Noninvasive prenatal diagnosis of β‐thalassemia by relative haplotype dosage without analyzing proband

BACKGROUND: β‐thalassemia is one of the most common monogenic diseases in the world. Southeast China is a highly infected area affected by four β‐thalassemia mutation types (HBB:c.‐78A>G, HBB:c.52A>T, HBB:c.126_129delCTTT, and HBB:c.316‐197C>T). Relative haplotype dosage (RHDO), a haplotype‐based approach, has shown promise as an application for noninvasive prenatal diagnosis (NIPD); however, additional family members (such as the proband) are required for haplotype construction. The abovementioned circumstances make RHDO‐based NIPD cost prohibitive; additionally, the genetic information of the proband is not always available. Thus, it is necessary to find a practical method to solve these problems. METHODS: Targeted sequencing was applied to sequence parental genomic DNA and cell‐free fetal DNA (cffDNA). Parental haplotypes were constructed with the SHAPEIT software based on the 1000 Genomes Project (1000G) Phase 3 v5 Southern Han Chinese (CHS) haplotype dataset.
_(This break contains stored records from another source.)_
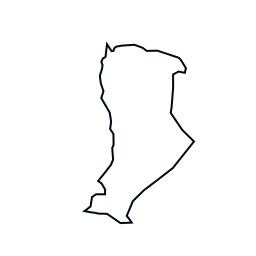 outline of Tchintabaraden, Tahoua, Niger, rotated 148°
{"feature_id": "23599985B37880443282078", "entity_name": "Tchintabaraden", "entity_type": "district", "adm_level": 2, "iso_a3": "NER", "parent_name": "Niger", "parent_adm1": "Tahoua", "projection": "mercator", "projection_center": [5.816, 15.933], "detail": "fine", "context": "isolated", "style": "outline", "palette": "ink", "viewbox_px": 256, "rotation_deg": 148, "n_neighbors": 0, "source": "geoboundaries", "source_scale": "gbopen_adm2", "svg_char_len": 877}
<svg xmlns="http://www.w3.org/2000/svg" viewBox="0 0 256 256"><g transform="rotate(148 128 128)"><path d="M62.1,178.0L71.3,183.5L73.2,188.4L78.4,195.1L89.1,200.9L94.7,203.2L97.1,203.0L99.5,201.1L101.2,201.9L101.4,210.2L109.4,200.2L112.6,200.2L115.6,198.2L116.1,195.1L118.6,192.0L124.2,187.2L127.3,180.5L129.3,172.2L134.8,167.5L135.4,150.6L138.9,142.4L143.7,136.6L143.5,130.7L149.1,121.4L151.9,119.5L157.4,109.1L161.8,105.9L170.3,102.7L181.4,98.9L179.8,95.0L180.0,88.0L182.6,84.0L190.2,88.7L195.1,88.5L201.4,81.3L206.2,80.8L208.9,80.6L204.8,76.7L200.8,73.5L198.3,70.9L194.0,68.2L191.2,66.2L184.8,51.4L175.0,45.8L175.2,50.4L175.7,54.1L166.5,60.6L162.7,63.4L147.4,66.8L131.5,68.2L111.2,70.3L79.2,81.6L83.0,97.5L83.8,118.1L80.2,122.3L68.4,138.2L61.4,149.5L55.1,149.0L50.6,144.7L47.2,148.0L47.1,157.6L47.7,160.6L62.1,178.0Z" fill="none" stroke="#020617" stroke-width="2"/></g></svg>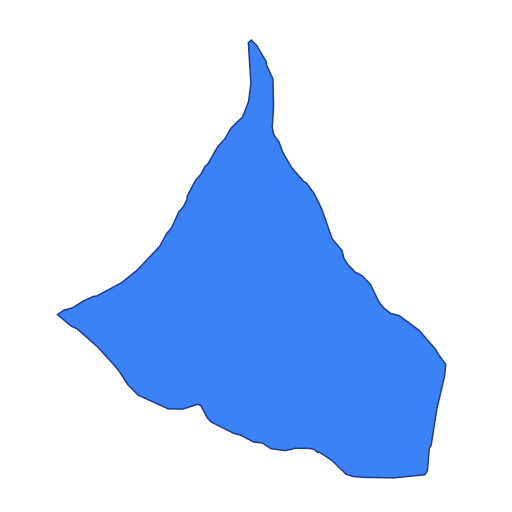 the district of Alotenango, Sacatepéquez, Guatemala, rotated 183°
{"feature_id": "79465075B60145282500225", "entity_name": "Alotenango", "entity_type": "district", "adm_level": 2, "iso_a3": "GTM", "parent_name": "Guatemala", "parent_adm1": "Sacatepéquez", "projection": "robinson", "projection_center": [-90.818, 14.441], "detail": "fine", "context": "isolated", "style": "filled", "palette": "blue", "viewbox_px": 512, "rotation_deg": 183, "n_neighbors": 0, "source": "geoboundaries", "source_scale": "gbopen_adm2", "svg_char_len": 1272}
<svg xmlns="http://www.w3.org/2000/svg" viewBox="0 0 512 512"><g transform="rotate(183 256 256)"><path d="M73.6,51.1L72.9,72.7L71.1,76.5L67.5,112.4L61.4,145.9L60.8,157.7L69.0,167.7L71.5,171.9L89.3,190.3L109.7,203.9L118.5,205.7L125.5,210.6L130.9,216.6L140.4,233.9L149.1,241.9L157.0,245.6L158.7,247.6L163.7,252.0L168.2,258.5L170.4,266.0L180.9,277.2L192.7,306.1L201.0,321.2L209.2,331.2L212.6,333.2L225.0,346.1L234.6,360.7L238.9,370.9L244.5,377.8L246.5,385.3L246.3,406.9L248.4,433.8L255.5,447.3L256.1,450.8L266.3,466.2L271.9,471.4L274.8,468.7L270.1,427.9L271.5,409.9L276.8,394.1L287.5,382.5L293.4,371.1L299.8,363.4L309.1,345.0L311.7,342.7L315.1,335.1L320.4,328.3L327.8,312.3L327.8,308.7L331.4,300.9L335.2,296.3L341.9,279.5L346.4,273.7L352.6,260.7L374.2,235.4L388.7,222.4L413.2,207.6L416.4,207.2L426.9,201.5L436.2,194.8L445.4,191.7L451.2,187.1L436.9,176.3L431.0,174.0L409.2,156.7L392.9,140.5L387.3,134.7L377.1,120.6L366.4,110.9L335.8,98.8L321.3,99.3L306.8,104.8L303.7,104.2L295.9,91.6L292.3,88.0L268.7,77.6L262.4,76.4L248.6,70.1L239.8,69.6L231.2,64.4L216.4,63.2L206.3,66.1L192.5,66.7L187.7,65.9L184.3,63.1L182.6,63.5L177.4,60.5L169.6,55.9L154.5,42.8L147.4,40.9L136.1,40.6L106.3,41.7L76.0,46.4L74.1,49.5L73.6,51.1Z" fill="#3b82f6" stroke="#1e3a8a" stroke-width="1.5"/></g></svg>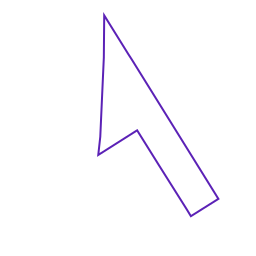 Bir Moghrein, Tiris Zemmour, Mauritania (Mercator projection), rotated 238°
{"feature_id": "47542326B49457561972338", "entity_name": "Bir Moghrein", "entity_type": "district", "adm_level": 2, "iso_a3": "MRT", "parent_name": "Mauritania", "parent_adm1": "Tiris Zemmour", "projection": "mercator", "projection_center": [-8.377, 26.182], "detail": "fine", "context": "isolated", "style": "outline", "palette": "violet", "viewbox_px": 256, "rotation_deg": 238, "n_neighbors": 0, "source": "geoboundaries", "source_scale": "gbopen_adm2", "svg_char_len": 316}
<svg xmlns="http://www.w3.org/2000/svg" viewBox="0 0 256 256"><g transform="rotate(238 128 128)"><path d="M183.8,167.5L190.4,167.4L236.1,167.5L200.5,144.8L166.7,121.5L135.2,99.8L120.9,88.5L121.2,134.5L80.0,134.5L27.8,134.7L19.9,134.6L20.0,167.1L183.8,167.5Z" fill="none" stroke="#5b21b6" stroke-width="2"/></g></svg>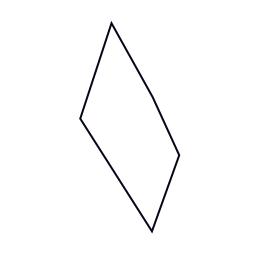 outline of Naga, rotated 79°
{"feature_id": "PHL-5536", "entity_name": "Naga", "entity_type": "Independent Component City", "adm_level": 1, "iso_a3": "PHL", "parent_name": "Philippines", "parent_adm1": "", "projection": "mercator", "projection_center": [123.259, 13.616], "detail": "fine", "context": "isolated", "style": "outline", "palette": "ink", "viewbox_px": 256, "rotation_deg": 79, "n_neighbors": 0, "source": "natural_earth", "source_scale": "10m", "svg_char_len": 233}
<svg xmlns="http://www.w3.org/2000/svg" viewBox="0 0 256 256"><g transform="rotate(79 128 128)"><path d="M164.5,82.9L234.0,124.2L109.7,173.1L22.0,124.2L102.4,97.9L164.5,82.9Z" fill="none" stroke="#020617" stroke-width="2"/></g></svg>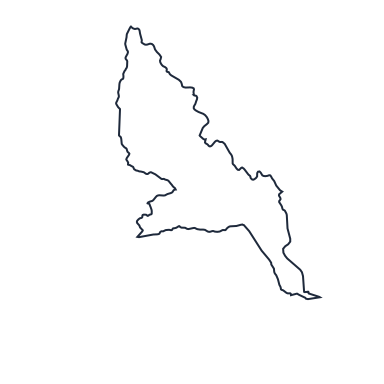 an SVG outline of Manicaland, rotated 318°
{"feature_id": "ZWE-529", "entity_name": "Manicaland", "entity_type": "Province", "adm_level": 1, "iso_a3": "ZWE", "parent_name": "Zimbabwe", "parent_adm1": "", "projection": "albers", "projection_center": [32.271, -19.29], "detail": "fine", "context": "isolated", "style": "outline", "palette": "slate", "viewbox_px": 384, "rotation_deg": 318, "n_neighbors": 0, "source": "natural_earth", "source_scale": "10m", "svg_char_len": 6058}
<svg xmlns="http://www.w3.org/2000/svg" viewBox="0 0 384 384"><g transform="rotate(318 192 192)"><path d="M260.9,37.2L259.4,39.5L256.4,45.4L255.9,46.0L255.2,46.5L254.7,47.0L254.7,47.9L255.5,50.6L255.9,51.3L257.2,52.4L260.1,53.7L261.2,55.1L261.5,56.8L261.2,58.4L259.9,61.4L259.6,64.5L259.8,68.0L259.4,71.0L257.5,72.3L256.2,72.9L255.3,74.2L254.8,75.9L254.6,77.5L254.7,79.1L255.6,81.3L255.8,82.8L255.5,83.8L254.9,84.4L254.3,84.8L253.9,85.4L254.0,86.2L254.9,87.3L254.8,88.0L254.4,89.6L254.6,91.4L257.3,99.8L257.5,102.5L257.4,103.1L256.7,104.8L256.1,105.9L255.7,106.5L255.6,107.1L255.9,108.4L257.1,110.1L260.6,113.0L262.0,114.6L262.6,116.1L262.2,117.0L260.0,118.7L258.4,121.1L258.2,121.0L258.3,121.8L259.3,123.0L259.5,123.8L259.0,125.4L257.6,126.5L255.9,127.3L254.4,128.2L253.1,128.9L251.6,129.3L250.3,129.9L249.3,131.0L249.1,132.3L249.4,134.0L250.4,136.9L252.7,141.5L253.2,143.7L253.1,146.4L252.5,148.6L251.7,150.3L250.4,151.4L248.4,151.5L245.2,151.3L242.9,151.6L235.5,155.1L235.4,155.8L235.9,160.2L236.4,161.4L237.4,162.0L236.5,162.6L235.6,163.2L234.8,163.9L234.7,164.9L235.3,166.7L235.4,167.6L235.3,168.6L235.5,169.7L236.1,170.3L236.9,170.6L238.0,170.7L242.7,170.0L244.0,170.1L244.9,170.5L245.3,170.8L245.5,171.4L245.7,172.3L246.1,173.3L246.7,174.0L247.4,174.5L248.1,175.3L248.5,178.1L246.3,188.1L246.2,190.1L245.9,191.6L245.3,192.9L244.2,194.7L241.3,198.0L241.1,198.8L241.3,201.1L240.8,204.4L240.9,206.1L241.7,207.1L243.2,207.1L244.5,207.0L245.6,207.3L246.1,209.1L246.1,210.6L245.6,216.4L245.6,217.2L245.8,218.0L245.9,219.0L245.6,219.8L245.1,220.5L244.9,221.3L245.1,223.1L246.0,224.0L247.4,224.3L249.1,224.4L250.8,224.0L253.1,221.6L254.6,221.1L255.9,221.9L256.0,223.6L255.4,226.7L256.0,228.1L257.2,229.4L258.9,230.5L260.6,231.2L261.3,232.1L261.1,233.6L260.6,235.5L260.4,238.9L258.9,243.6L258.6,249.6L259.1,251.5L259.3,252.1L255.2,252.0L254.2,252.9L253.7,255.4L253.1,256.5L251.9,256.9L250.7,257.1L250.0,257.9L249.4,261.8L249.0,263.1L248.0,265.0L247.8,265.8L247.9,266.3L248.4,267.4L248.5,268.0L247.9,270.5L247.5,271.7L246.9,272.7L238.6,283.0L233.7,292.5L231.8,294.6L228.5,295.2L225.0,294.7L221.7,295.2L219.3,298.3L218.5,301.7L218.3,305.1L220.4,322.2L220.0,325.2L218.2,328.8L208.5,341.2L208.9,342.0L210.0,342.6L210.7,343.6L211.4,343.6L211.6,343.8L211.6,344.3L211.0,345.3L210.9,345.6L216.4,355.1L216.6,355.8L206.5,349.2L205.3,347.6L205.4,346.4L202.7,339.9L202.1,337.9L201.7,337.6L196.5,334.9L197.3,333.7L197.1,332.9L195.4,331.5L195.0,330.8L194.7,330.1L194.0,326.3L193.7,325.6L193.1,324.6L193.0,323.9L194.1,322.1L194.4,321.3L194.8,319.5L197.5,314.3L198.9,310.2L199.0,308.5L199.3,307.1L200.0,305.9L201.6,303.8L202.4,299.0L203.5,297.5L204.1,293.6L204.5,282.2L208.3,259.4L208.4,251.3L207.9,250.6L207.7,249.9L206.3,249.0L202.3,247.0L197.3,243.0L196.3,242.6L195.6,242.5L195.0,242.4L193.5,242.4L191.7,242.7L191.2,242.6L190.8,242.2L190.1,241.5L189.6,241.0L189.1,240.7L186.7,240.1L185.8,239.7L184.1,238.5L183.0,237.3L182.4,236.6L181.8,235.4L181.4,235.0L180.9,234.6L178.9,233.7L178.1,233.1L177.5,232.3L177.2,231.8L176.3,228.8L175.3,227.6L172.9,225.4L171.2,223.3L170.8,222.6L170.0,220.6L169.5,220.1L168.6,219.5L165.1,217.5L164.5,217.1L163.9,216.4L163.6,215.9L163.0,214.1L162.8,213.8L160.4,211.5L160.0,210.7L159.8,210.1L159.8,209.0L159.5,208.7L159.0,208.5L157.1,208.2L156.3,208.0L155.3,207.5L154.6,207.1L153.7,206.4L153.1,206.4L151.9,206.8L151.4,206.7L150.9,206.4L149.7,204.8L149.1,204.3L147.1,202.8L146.3,202.5L144.9,202.1L144.4,202.0L144.0,201.7L143.2,200.9L142.9,200.7L142.5,200.6L141.6,200.5L141.1,200.6L140.4,201.0L140.0,201.1L139.5,201.1L138.6,200.7L137.6,200.0L134.8,197.7L122.4,190.1L121.4,188.8L128.8,188.0L129.8,187.5L129.7,183.6L130.5,181.6L130.5,178.4L130.8,177.9L130.9,177.5L131.3,177.1L132.0,176.7L134.0,176.5L135.0,176.6L135.8,176.7L136.5,177.1L137.3,177.5L137.7,177.5L138.2,177.4L138.7,177.0L139.3,176.4L139.6,176.2L140.0,176.1L140.7,176.4L141.1,176.6L142.6,178.1L142.9,178.8L142.9,179.7L143.1,180.1L143.5,180.3L144.1,180.4L145.0,180.4L145.5,180.6L146.6,181.2L147.1,181.3L147.6,181.1L149.0,179.6L149.5,179.0L150.1,178.0L151.1,175.6L151.7,173.9L152.2,172.8L152.3,172.4L152.2,172.0L152.1,171.7L151.6,171.1L151.4,170.7L151.7,170.5L152.4,170.4L154.1,170.9L156.7,172.1L158.1,172.1L161.8,171.5L163.2,171.4L164.4,171.8L165.5,172.5L168.4,175.5L169.6,176.4L172.4,177.1L175.5,178.6L177.0,179.0L177.8,178.9L179.1,178.5L179.6,178.4L180.4,178.6L181.0,178.8L181.5,179.2L181.9,177.8L181.6,175.8L181.6,174.7L181.8,173.2L181.8,171.7L182.0,168.2L181.9,167.5L181.6,166.7L181.2,166.1L180.3,164.7L179.9,163.5L179.6,163.2L178.6,162.5L178.3,162.2L178.1,161.9L178.0,161.5L176.6,154.4L174.9,150.2L174.7,149.8L174.0,149.4L173.1,149.1L171.7,149.1L170.9,148.8L170.6,148.5L170.1,147.9L169.8,146.9L169.5,145.4L169.3,144.9L167.7,142.6L166.6,141.4L165.7,139.6L164.9,138.7L164.6,137.4L164.4,137.1L164.3,136.6L164.3,136.1L164.7,135.0L165.0,134.1L164.9,133.5L164.3,132.1L164.0,130.8L163.1,129.4L162.8,128.8L163.3,128.3L164.2,127.5L164.6,126.1L164.7,125.2L164.8,124.4L165.0,123.8L165.7,123.4L166.4,123.1L169.8,122.3L170.5,122.0L171.1,121.6L171.2,120.8L171.0,119.2L171.2,118.4L172.3,116.1L172.3,115.3L172.1,115.0L171.9,114.2L171.7,112.8L171.8,110.2L171.9,109.7L172.0,109.2L174.9,105.3L175.5,104.2L175.8,103.4L175.6,102.0L175.6,101.5L175.7,101.0L193.7,82.5L194.0,82.1L194.0,81.7L193.9,80.4L193.9,79.4L194.5,76.3L194.8,75.5L195.2,75.1L195.7,74.8L197.8,74.0L199.4,73.1L201.0,72.5L201.4,72.2L201.9,71.7L202.4,70.9L203.2,69.5L203.6,68.8L204.0,68.4L204.6,67.9L206.4,66.9L207.1,66.3L210.3,63.2L211.5,62.3L212.9,61.7L213.7,61.4L214.4,61.3L214.9,61.3L215.4,61.4L216.2,61.7L216.8,61.6L217.4,61.2L218.6,60.0L219.6,58.6L220.0,58.2L222.7,57.0L224.1,56.8L225.2,56.3L226.5,56.0L227.2,55.6L228.0,55.0L231.3,51.6L231.5,51.2L231.7,50.7L231.7,50.2L231.8,48.7L232.0,48.3L232.3,47.9L232.8,47.5L235.2,46.6L236.0,46.4L237.1,45.8L237.6,45.5L238.1,45.1L238.5,44.3L238.7,42.8L238.8,42.4L241.1,37.8L241.7,37.0L246.9,33.2L248.7,31.5L249.4,31.0L255.2,28.7L256.8,28.2L257.3,28.2L257.3,29.0L257.6,30.8L258.4,32.4L259.1,33.0L260.8,33.9L261.3,34.7L261.4,36.0L260.9,37.2Z" fill="none" stroke="#1e293b" stroke-width="2"/></g></svg>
Single‐nucleotide polymorphisms (SNPs) in the target region were called and classified, and the fetal mutation inheritance status was deduced using the RHDO method. RESULTS: Construction of the parental haplotypes and detection of the inherited parental mutations were successfully achieved in five families, despite a suspected recombination event. The status of the affected fetuses is consistent with the results of traditional reverse dot blot (RDB) diagnosis. CONCLUSION: This research introduced SHAPEIT into the classical RHDO workflow and proved that it is applicable to construct parental haplotypes without information from other family members.